Among the entries below, find the line with "Comercio al por menor de prendas de", then quote it and each following line up to and including the line with "establecimientos especializados", and nothing else.

Records contained in a dataset
-=-=-

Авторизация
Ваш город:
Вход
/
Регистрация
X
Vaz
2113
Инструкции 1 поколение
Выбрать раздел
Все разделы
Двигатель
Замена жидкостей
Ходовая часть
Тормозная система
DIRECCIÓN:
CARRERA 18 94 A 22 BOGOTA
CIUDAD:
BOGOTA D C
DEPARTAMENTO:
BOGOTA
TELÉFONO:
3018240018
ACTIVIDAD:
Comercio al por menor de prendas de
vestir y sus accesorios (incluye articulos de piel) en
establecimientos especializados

-=-=-

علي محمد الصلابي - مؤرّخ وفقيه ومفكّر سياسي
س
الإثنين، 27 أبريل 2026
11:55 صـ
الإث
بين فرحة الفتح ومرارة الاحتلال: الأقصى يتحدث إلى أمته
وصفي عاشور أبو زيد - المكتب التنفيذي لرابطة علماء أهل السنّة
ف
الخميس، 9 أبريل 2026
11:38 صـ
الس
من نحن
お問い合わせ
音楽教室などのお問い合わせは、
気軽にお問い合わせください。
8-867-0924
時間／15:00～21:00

-=-=-

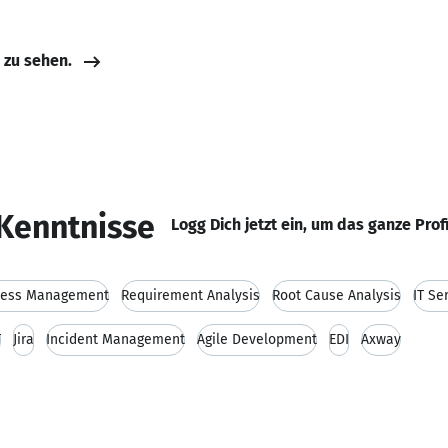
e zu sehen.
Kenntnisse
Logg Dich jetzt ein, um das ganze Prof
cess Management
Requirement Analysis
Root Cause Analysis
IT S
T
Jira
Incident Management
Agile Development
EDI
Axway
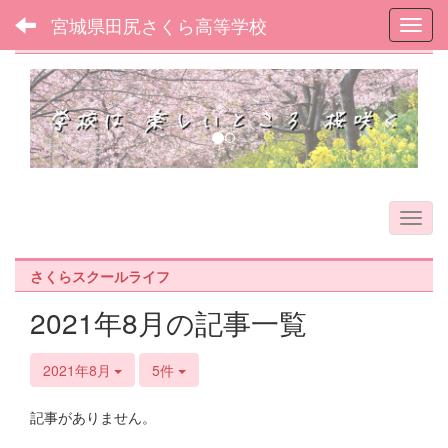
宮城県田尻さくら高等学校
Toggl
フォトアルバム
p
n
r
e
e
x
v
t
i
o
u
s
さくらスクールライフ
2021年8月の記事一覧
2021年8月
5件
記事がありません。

-=-=-

Answer space:
Comercio al por menor de prendas de
vestir y sus accesorios (incluye articulos de piel) en
establecimientos especializados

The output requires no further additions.